The Orange (33-2), led by head coach Boeheim, are the slim favorites to advance to the Elite 8, where they will face either No. 2 Ohio St. Buckeyes or No. 6 Cincinnati Bearcats on Saturday. But there's a wave of support surrounding the Badgers (26-9), Ryan's gritty, slow-paced, yet, effective bunch, that feel the first No. 1-seed of March Madness could fall in this Big East Conference-Big Ten Conference showdown at the TD Garden.
Captained by Ryan and senior guard Jordan Taylor, the Badgers run a offensive and defensive style many see as the kryptonite to Syracuse's "up-tempo" offense and patented 2-3 zone defense. During the course of a 40-minute game, Wisconsin's game plan is to slow the contest to a snail's pace, not turn the ball over and beat the zone from the 3-point parameter. All solid formulas to defeat the favored Orange.
However, as the Syracuse' players will tell you, during a 35-game season a squad sees it all and Thursday night will not be the first time a team will try to slow the pace of the game and rely on the 3-point shot to pull of an upset. Odds, as supported by the Orange's overall record, usually do not favor the opponent no matter what strategy its tries to implement.
In what could be one of his best season's, Boehiem has put together a team that can handle all sorts of different styles and game plans. The question now is, how flexible is Syracuse now since the loss of sophomore center Fab Melo, who was ruled ineligible for the NCAA Tournament just over a week ago?
The key to the Orange's flexibility was its depth of its bench, which features the Big East Sixth-Man of the Year, sophomore guard Dion Waiters, and consistent contributors, sophomore forward C.J. Fair and junior forward James Southerland, and the 7-footer's defense in the middle of the 2-3 zone.
Melo, who almost averaged three blocks and six rebounds per game before his departure, was a detractor to opposing lane-drivers and made up for any mistakes made at the top of the zone.
With that gone, Syracuse heavily reliant on freshman forward Rakeem Christmas to filled the void. The current results? So far, so good.

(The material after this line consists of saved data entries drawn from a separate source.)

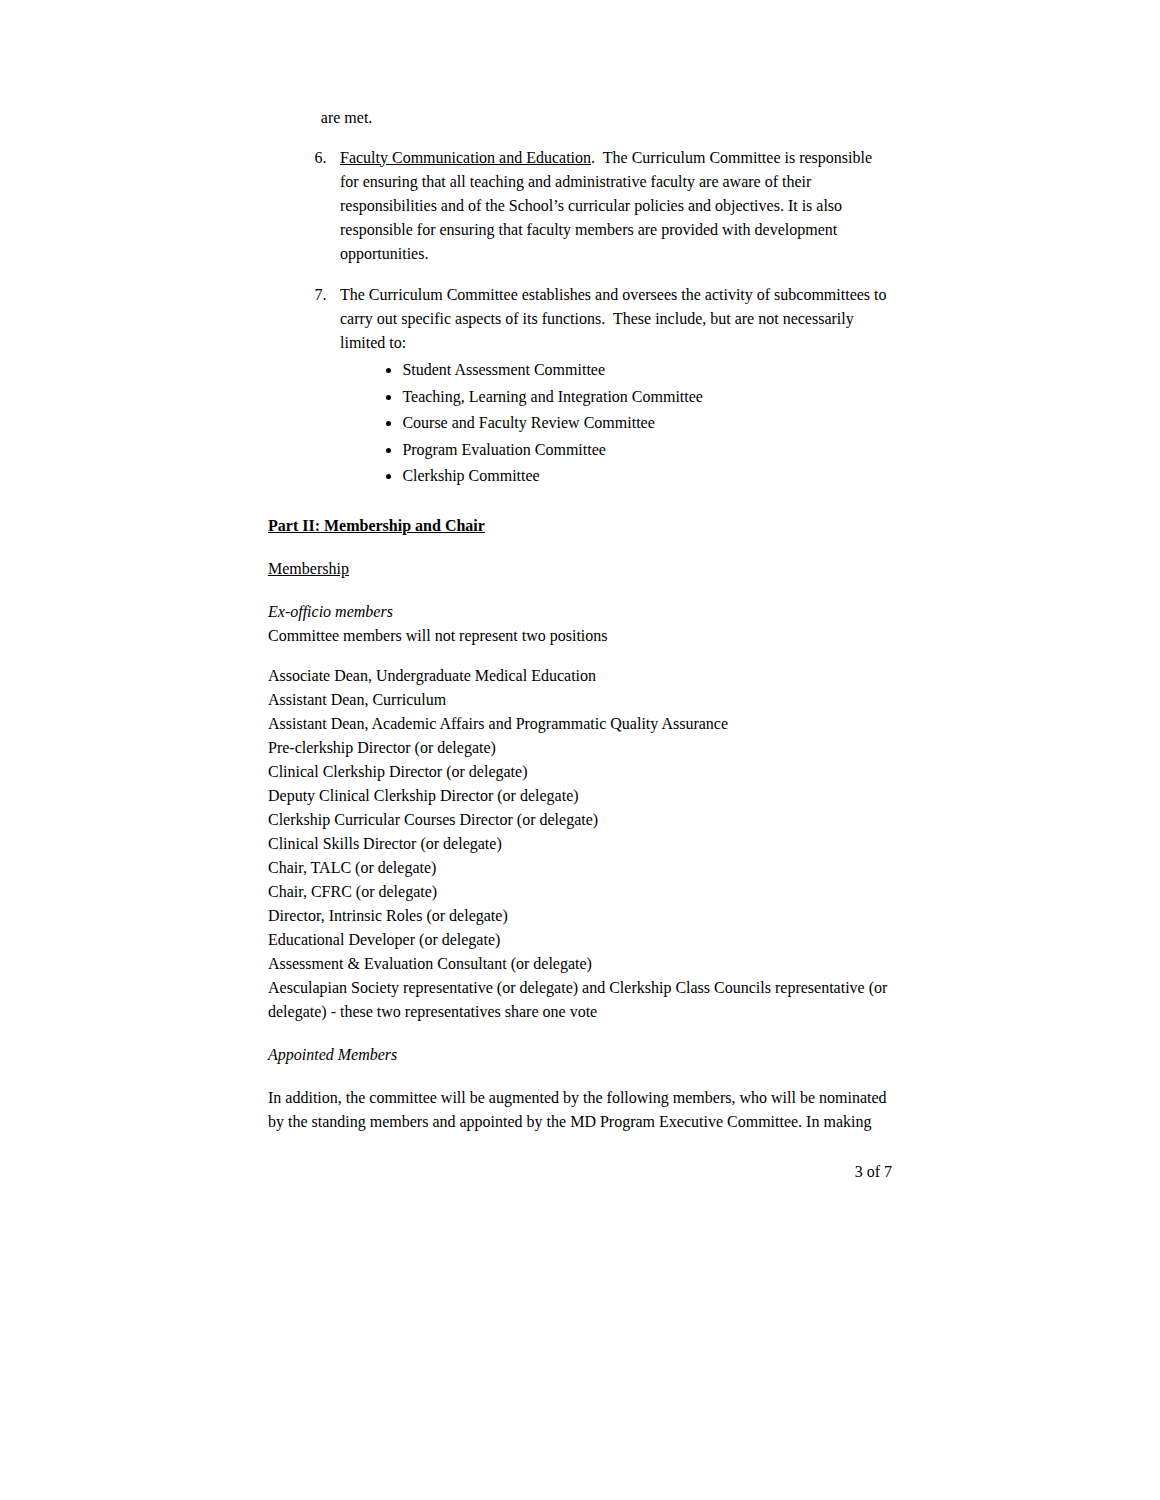are met.
Faculty Communication and Education. The Curriculum Committee is responsible for ensuring that all teaching and administrative faculty are aware of their responsibilities and of the School’s curricular policies and objectives. It is also responsible for ensuring that faculty members are provided with development opportunities.
The Curriculum Committee establishes and oversees the activity of subcommittees to carry out specific aspects of its functions. These include, but are not necessarily limited to:
Student Assessment Committee
Teaching, Learning and Integration Committee
Course and Faculty Review Committee
Program Evaluation Committee
Clerkship Committee
Part II: Membership and Chair
Membership
Ex-officio members
Committee members will not represent two positions
Associate Dean, Undergraduate Medical Education
Assistant Dean, Curriculum
Assistant Dean, Academic Affairs and Programmatic Quality Assurance
Pre-clerkship Director (or delegate)
Clinical Clerkship Director (or delegate)
Deputy Clinical Clerkship Director (or delegate)
Clerkship Curricular Courses Director (or delegate)
Clinical Skills Director (or delegate)
Chair, TALC (or delegate)
Chair, CFRC (or delegate)
Director, Intrinsic Roles (or delegate)
Educational Developer (or delegate)
Assessment & Evaluation Consultant (or delegate)
Aesculapian Society representative (or delegate) and Clerkship Class Councils representative (or delegate) - these two representatives share one vote
Appointed Members
In addition, the committee will be augmented by the following members, who will be nominated by the standing members and appointed by the MD Program Executive Committee. In making
3 of 7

Of course, the Orange's Final Four hopes aren't all on the shoulders of Christmas, but mainly on seniors Kris Joseph, the team's leading scorer at 13.7 points per game, and point guard Scoop Jardine, the squad's top passer 4.9 assists per game and floor general.
Syracuse's arsenal doesn't stop there, however, as junior guard Brandon Triche is capable of going for 20 points on any given night, while Waiters is easily SU's best NBA prospect and Fair has been the team's most consistent player all season despite his troubles in the postseason. That goes without mentioning Southerland, who's the Orange's top scorer in the NCAA Tournament.
Meanwhile, the Badgers are hoping and will need a big game from Taylor, who paces one of the lowest scoring teams in the nation (63.9 points per game) with 14.7 ppg. If things are going to go right for the underdog Badgers Thursday, its more than likely the result of Taylor's creation off the dribble and 3-point shooting.
However, if Ryan and Badgers fans were to have it there way, scoring will not be the key factor in this Sweet 16 contest.
Wisconsin will play possession basketball -- a strategy focused on limiting the opponent's chances of scoring points by not forcing anything on offense (no turnovers or bad shots) and clamping down with suffocating man-to-man defense, which under Ryan has been one of the best in the nation for years.
"That's the great thing about the game of basketball is you can play and approach it in a lot of different ways and be successful," said Boeheim Wednesday. "Coaches have done that over the years. There's a lot of different ways to coach a team and to play the game, and yet you can still be successful."
The Badgers will also come at an opponent using athletic junior forward Ryan Evans, who has a solid inside-and-out game, and sophomore guard Josh Gasser. But the most critical component Thursday, will be the 3-point shot, which for the Badgers has been inconsistent all season long, however, connected on 10 of 33 attemept in their win over Vanderbilt on Saturday.
Overall, this Sweet 16 showdown should be a good one, as it will come down to which coach -- Boeheim or Ryan? -- prepared the best and which players -- Syracuse's or Wisconsin's -- executed the game place to perfection.